L'un des quatre détenus évadés lors d’un transfert entre le tribunal de Marseille et la prison des Baumettes s'est rendu

Menottés deux par deux, les détenus ont pris la fuite lundi soir lors de leur transfert vers la prison des Baumettes. Ils ont profité d'un arrêt à un feu rouge pour forcer la porte du fourgon. L'un d'entre eux s'est rendu à la police ce mardi 15 octobre.

Vue générale du centre pénitencier \"Les Baumettes\", octobre 2018, à Marseille. 
Vue générale du centre pénitencier "Les Baumettes", octobre 2018, à Marseille.  (CHRISTOPHE SIMON / AFP)

L'un des quatre détenus évadés d'un fourgon de police à Marseille ce lundi soir s'est rendu aujourd'hui, a déclaré le procureur de Marseille, Xavier Tabareux, à l'AFP.

Quatre détenus s'étaient enfuis, lundi 14 octobre dans la soirée, durant leur transfert entre le tribunal de Marseille et la prison des Baumettes, ont appris franceinfo et France Bleu Provence de sources syndicale et policière.

À l'arrivée du fourgon cellulaire aux Baumettes, aux alentours de 19h, les gardiens comptent les détenus et surprise : par rapport à la feuille de sortie, il en manque quatre. 

Les détenus ont forcé la porte du fourgon 

Les autres détenus présents dans le véhicule sont alors auditionnés et expliquent que les quatre fuyards, menottés deux par deux, ont profité d'"un ralentissement, à l'approche des Baumettes pour forcer la porte et partir", explique Catherine Forzi, du syndicat Force ouvrière Pénitentiaire, contactée par franceinfo.

Sachant qu'un fourgon cellulaire c'est tout en ferraille, si les autres se sont mis à faire du bruit et à crier à se moment-là, une porte qu'on force, on ne l'entend pas forcément.Catherine Forzi, du syndicat FO des Baumettesà franceinfo

"Ce sont des petites rues, c'est très facile de se cacher.

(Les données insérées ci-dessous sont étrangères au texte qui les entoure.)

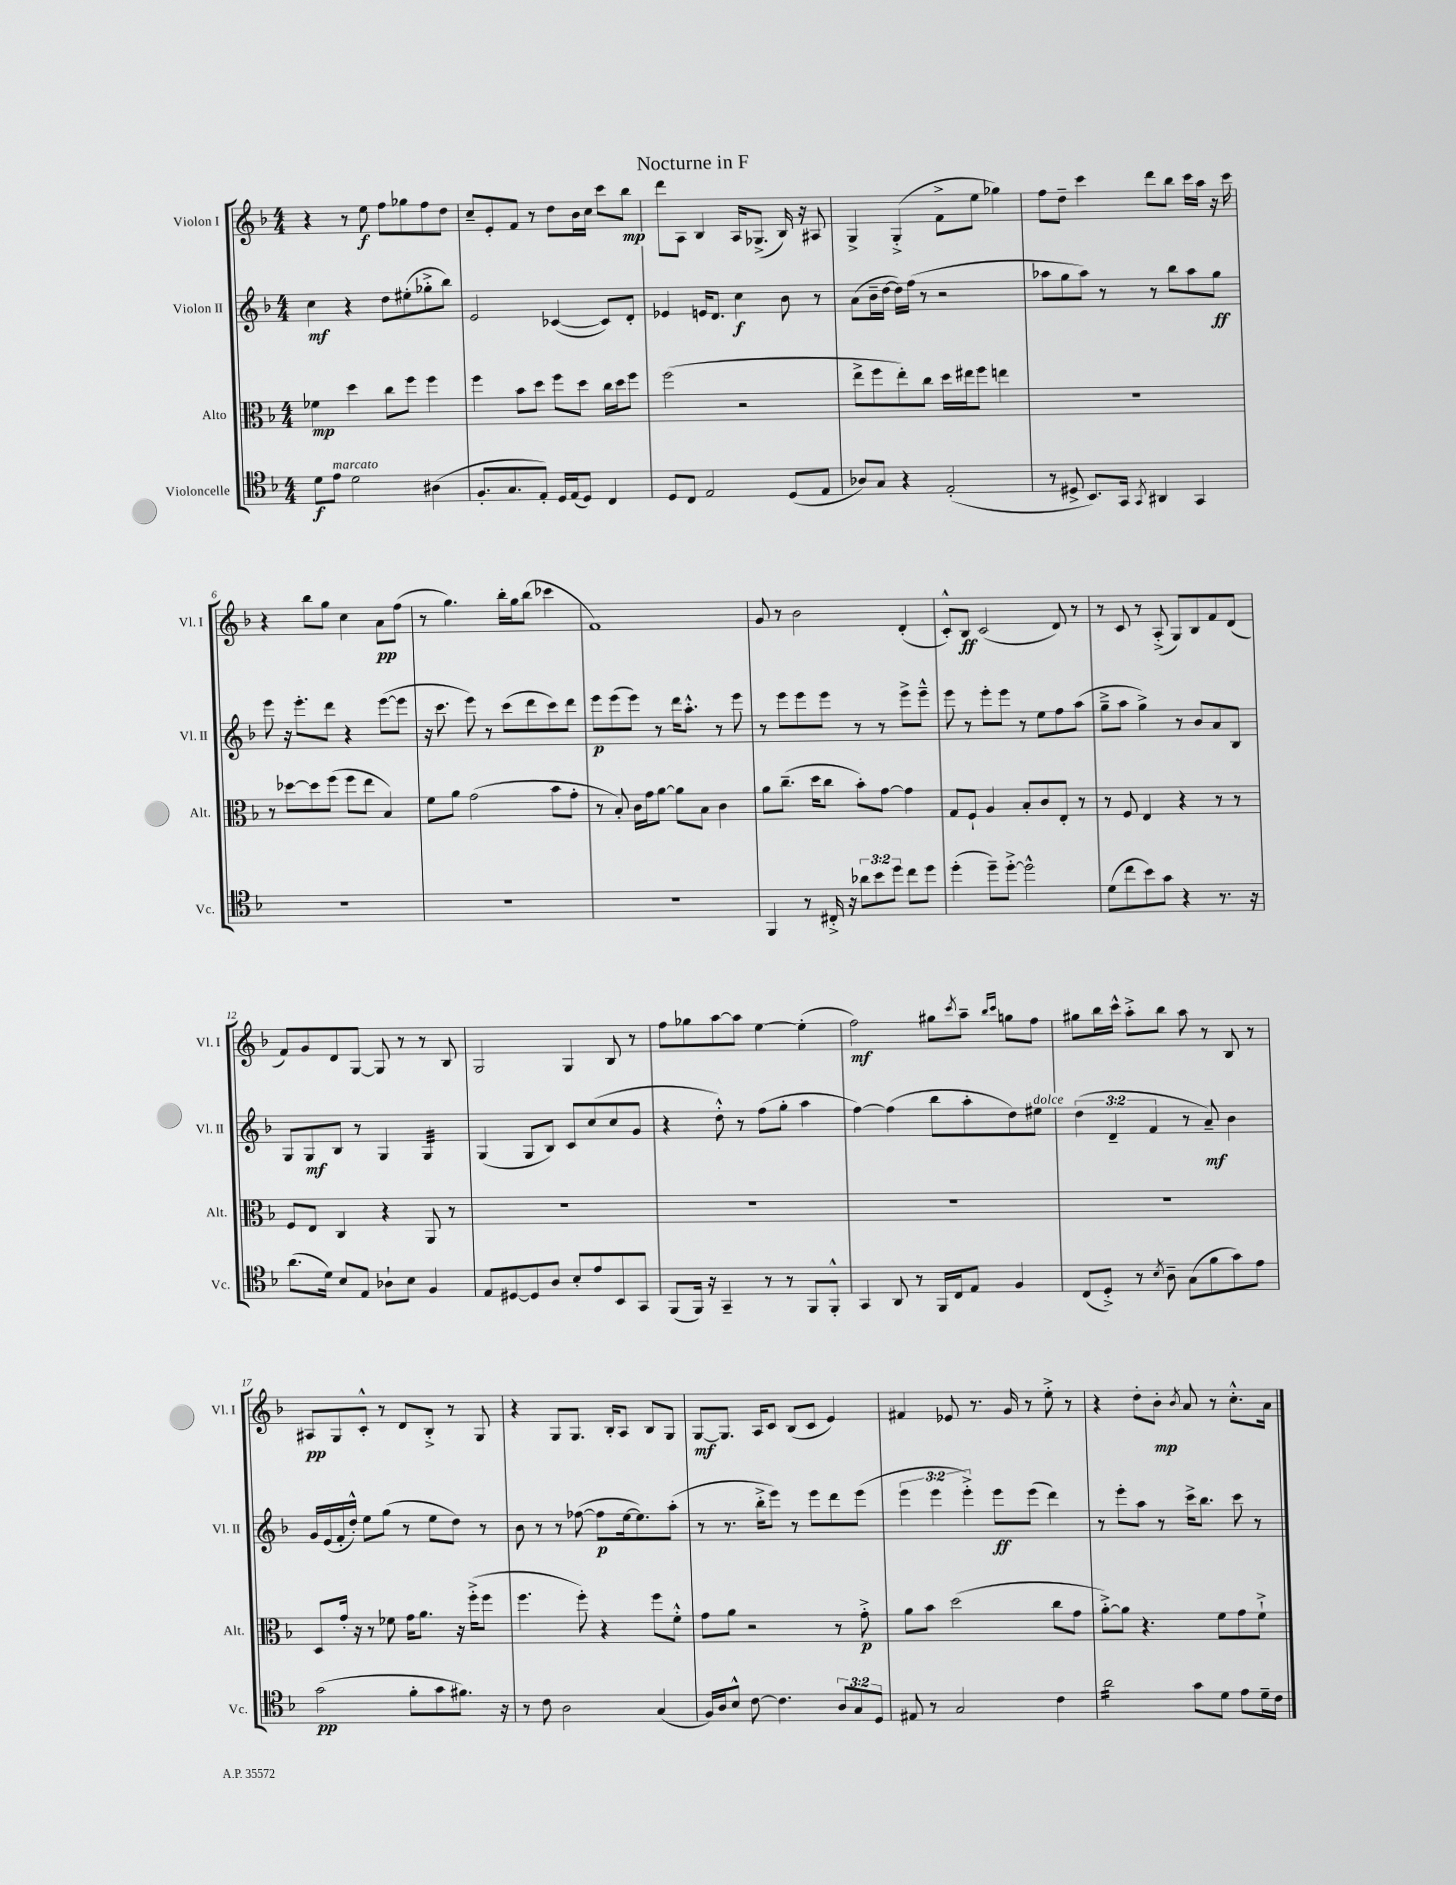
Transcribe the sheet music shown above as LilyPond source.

\header { title = "Nocturne in F" }
<<
\new StaffGroup <<
\new Staff = "s0" \with { instrumentName = "Violon I" shortInstrumentName = "Vl. I" } {
    \clef treble \key f \major \numericTimeSignature \time 4/4
    r4 r8 e''8\f f''8 ges''8 f''8 d''8 |
    c''8-- e'8-. f'8 r8 d''8 bes'16 c''16 c'''8 bes''8\mp |
    d'''8 a8 bes4 a16 ges8.->( bes16) r16 ais8 |
    g4-> g4-.->( f'8-> e''8 ges''4) |
    f''8 d''8-- c'''4 d'''8 bes''8 c'''16 a''16 r16 c'''16 |
    r4 bes''8 g''8 c''4 a'8\pp f''8( |
    r8 g''4.) bes''16-. g''16 bes''8( ces'''4 |
    f'1) |
    g'8 r8 bes'2 d'4-.( |
    c'8-.-^) bes8\ff c'2( d'8) r8 |
    r8 c'8 r8 a8-.->( g8) bes8 f'8 d'8( |
    f'8) g'8 d'8 g8~ g8 r8 r8 bes8 |
    g2 g4 bes8 r8 |
    f''8 ges''8 a''8~ a''8 e''4~ e''4-.( |
    f''2\mf) gis''8 \acciaccatura { c'''8 } a''8-- \grace { bes''16 c'''16 } g''8 f''8 |
    gis''8 bes''16 c'''16-^ a''8-.-> bes''8 a''8 r8 bes8 r8 |
    ais8\pp g8 c'8-.-^ r8 d'8 bes8-.-> r8 g8 |
    r4 g8 g8. bes16-. a8 bes8 g8 |
    g8~\mf g8. a16 c'8 bes8( c'8 e'4) |
    fis'4 ees'8 r8. g'16 r8 e''8-.-> r8 |
    r4 d''8-. bes'8-.\mp \acciaccatura { bes'8 } a'8 r8 c''8.-.-^ a'16 \bar "|." |
}
\new Staff = "s1" \with { instrumentName = "Violon II" shortInstrumentName = "Vl. II" } {
    \clef treble \key f \major \numericTimeSignature \time 4/4 \override Staff.TupletNumber.text = #tuplet-number::calc-fraction-text
    c''4\mf r4 d''8 eis''8-.( ges''8-.-> bes''8) |
    e'2 ces'4~( ces'8) d'8-. |
    ees'4 e'16 d'8. c''4\f bes'8 r8 |
    a'8( bes'16-- d''16~ d''16) f''16( r8 r2 |
    aes''8 g''8 aes''8) r8 r8 bes''8 aes''8 g''8\ff |
    e'''8 r16 e'''8.-. d'''8 r4 e'''8~( e'''8 |
    r16 c'''8. e'''8) r8 c'''8( d'''8 c'''8) d'''8 |
    e'''8\p e'''8( e'''8) r8 d'''16 a''8.-.-^ r8 e'''8 |
    r8 e'''8 e'''8 e'''8 r8 r8 e'''8-> e'''8---^ |
    e'''8 r8 e'''8-. e'''8 r8 e''8 f''8 a''8( |
    g''8---> a''8 g''4->) r8 bes'8 a'8 bes8 |
    g8 g8\mf bes8 r8 g4 g4:32 |
    g4( g8 bes8) c'8 c''8( c''8 g'8 |
    r4 d''8-.-^) r8 f''8( g''8-. a''4 |
    f''4~) f''4( bes''8 a''8-. d''8) eis''8^\markup { \italic "dolce" } |
    \tuplet 3/2 { d''4( d'4-- f'4 } r8 a'8--\mf) bes'4 |
    g'16 e'16( f'16-. d''16-.-^) e''8 g''8( r8 e''8 d''8) r8 |
    bes'8 r8 r8 fes''8~( fes''8\p e''16~ e''8.) a''8-.( |
    r8 r8. bes''16-.-> e'''8) r8 e'''8 d'''8 e'''8( |
    \tuplet 3/2 { e'''4 e'''4 e'''4-.->) } e'''8\ff e'''8( d'''4) |
    r8 e'''8-. a''8 r8 c'''16-> bes''8. c'''8 r8 \bar "|." |
}
\new Staff = "s2" \with { instrumentName = "Alto" shortInstrumentName = "Alt." } {
    \clef alto \key f \major \numericTimeSignature \time 4/4
    fes'4\mp d''4 c''8 f''8 f''4 |
    f''4 bes'8 d''8 f''8 d''8 c''16 d''16 f''8 |
    f''2( r2 |
    e''8-> f''8 e''8-.) c''8 d''16 eis''16 f''8 e''4 |
    r1 |
    r8 des''8~ des''8 f''8( f''8 e''8 bes4) |
    f'8 a'8 g'2( bes'8 g'8-. |
    r8 bes8-.) c'16 g'16 a'8~ a'8 bes8 c'4 |
    a'8 c''8.--( d''16 c''8 bes'8-.) g'8~ g'4 |
    g8 f8-! a4 bes8-. c'8 e8-. r8 |
    r8 f8 e4 r4 r8 r8 |
    f8 e8 c4 r4 a,8 r8 |
    R1 |
    R1 |
    R1 |
    R1 |
    d8 g'16-. r16 r8 fes'8 g'16 a'8. r16 f''16-.->( f''8 |
    f''4. f''8-.) r4 f''8 f'8-.-^ |
    g'8 a'8 r2 r8 g'8-.->\p |
    a'8 bes'8 d''2( c''8 g'8 |
    a'8~-.->) a'8 r4. f'8 g'8 f'8-!-> \bar "|." |
}
\new Staff = "s3" \with { instrumentName = "Violoncelle" shortInstrumentName = "Vc." } {
    \clef tenor \key f \major \numericTimeSignature \time 4/4 \override Staff.TupletNumber.text = #tuplet-number::calc-fraction-text
    d'8\f e'8^\markup { \italic "marcato" } d'2 ais4( |
    f8.-. g8. e8-.) d16 e16( d8) c4 |
    d8 c8 e2 d8( e8 |
    aes8) g8 r4 e2-.( |
    r8 dis8-> bes,8.) g,16 \acciaccatura { g,8 } ais,4 g,4 |
    R1 |
    R1 |
    R1 |
    f,4 r8 cis16-.-> r16 \tuplet 3/2 { aes'8 bes'8 d''8 } c''8 d''8 |
    d''4-.( d''8--) d''8~-.-> d''2-^ |
    d'8( c''8 bes'8) g'8 r4 r8. r16 |
    a'8.( d'16) bes8 e8 aes8-! bes8 f4 |
    e8 dis8~ dis8 a8 bes8-. e'8 bes,8 g,8 |
    f,8( f,16) r16 g,4-- r8 r8 f,8 f,8-.-^ |
    g,4 a,8 r8 f,16 c16 e8 f4 |
    c8( d8-.->) r8 \acciaccatura { bes8 } a8-- g8( f'8 g'8) e'8 |
    g'2\pp( f'8-. g'8 fis'8.) r16 |
    r8 c'8 a2 g4( |
    f16) a16 bes8-^ c'8~ c'4. \tuplet 3/2 { a8 g8 d8 } |
    eis8 r8 g2 c'4 |
    a'2:16 g'8 d'8 e'8 d'16-- c'16 \bar "|." |
}
>>
>>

Et comme personne ne les a vus, ils ont eu le temps", précise Catherine Forzi à France Bleu Provence. 

Auncun classé "détenu particulièrement signalé"

Le procureur de la République de Marseille, Xavier Tarabeux, a précisé que trois policiers se trouvaient à l'avant du fourgon lors du transfert, ajoutant qu'aucun des fuyards n'était classé "détenu particulièrement signalé".

Ces quatre détenus avaient été conduits au tribunal pour être interrogés par les magistrats dans des affaires relevant de la correctionnelle, notamment pour association de malfaiteurs, proxénétisme ou extorsion. Les trois autres hommes sont toujours recherchés. L'IGPN a été saisie lundi 14 octobre au soir par le parquet, a indiqué le procureur de la République de Marseille.